HT-5Pseq and 5’-Capseq protocols
HT-5Pseq libraries were prepared as previously reported (Zhang &
Pelechano, 2021). Briefly, 6 μg of DNA-free total RNA were directly
ligated with the RNA/RNA oligo containing UMI (RNA rP5_RND oligo).
Ligated RNA was reverse-transcribed and primed with Illumina PE2
compatible oligos containing random hexamers and oligo-dT. RNA in
RNA/DNA hybrid was depleted by sodium hydroxide with 20-minute
incubation at 65°C. Ribosomal RNAs were depleted using DSN
(duplex-specific nuclease) with the mixture of ribosomal DNA probes.

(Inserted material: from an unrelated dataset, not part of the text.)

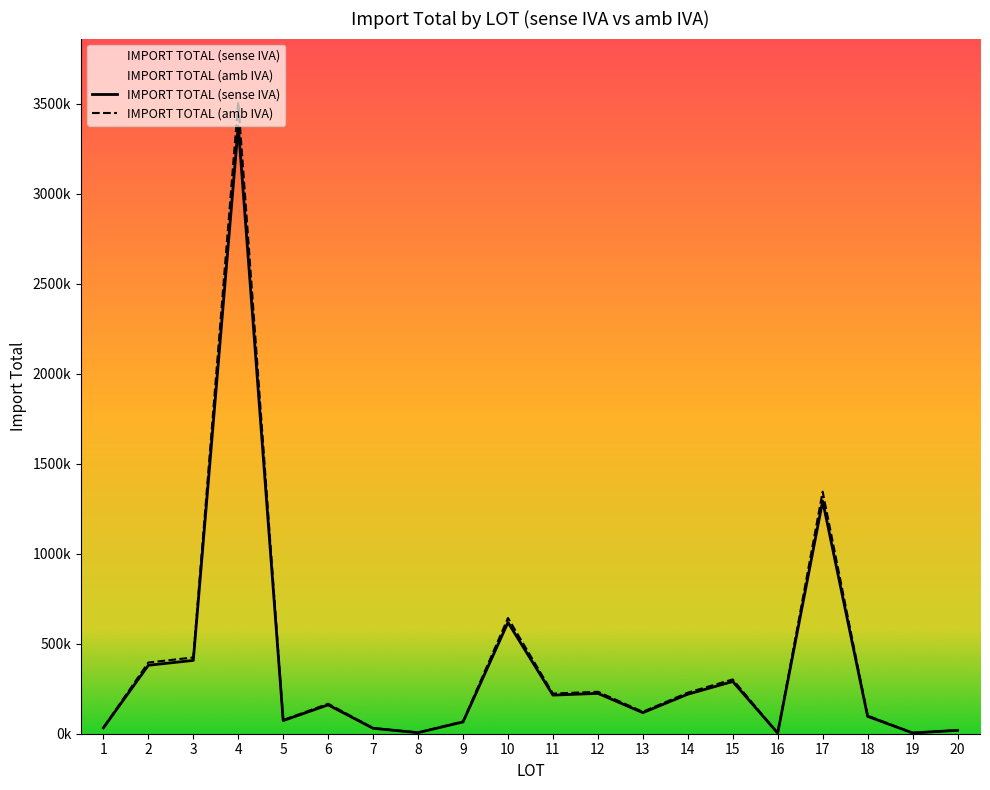

At which label is IMPORT TOTAL (sense IVA) closest to 1689052?

17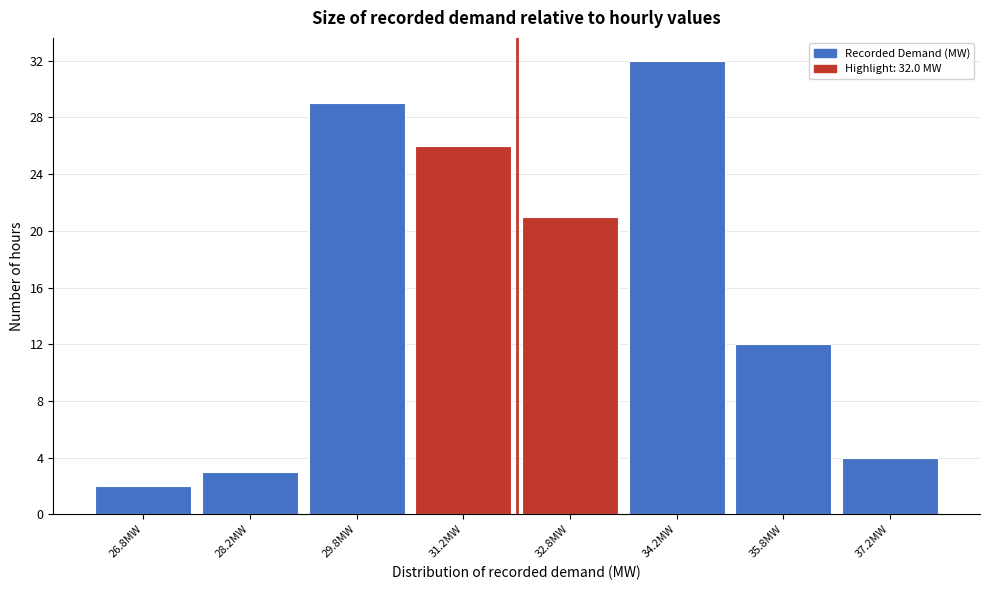

Over which range of the x-axis is the bar tallest?

33.5 to 35.0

Samples were amplified by PCR and sequenced in an Illumina NextSeq 500
instrument using 60 sequencing cycles for read1 and 15 cycles for read
2.
For 5’Capseq, 5’capped mRNAs were captured as previously described
(Pelechano et al., 2016). Specifically, 10 µg total RNA were treated
with calf intestinal alkaline phosphatase (NEB, CIP) to remove 5′P
molecules (fragmented and non-capped). After purification, mRNA 5’caps
were removed by Cap-Clip (Biozyme), which resulted in 5’P molecules from
previously capped molecules. The following steps were the same as that
described for HT-5Pseq (see above) with variations only for skipping
removing ribosomal RNA. Datasets are available from GEO database:
GSE119114 for the 5Cap-seq data, GSE193992 (reviewer access code:ahadwoocjrivtot ) for HT-5Pseq data.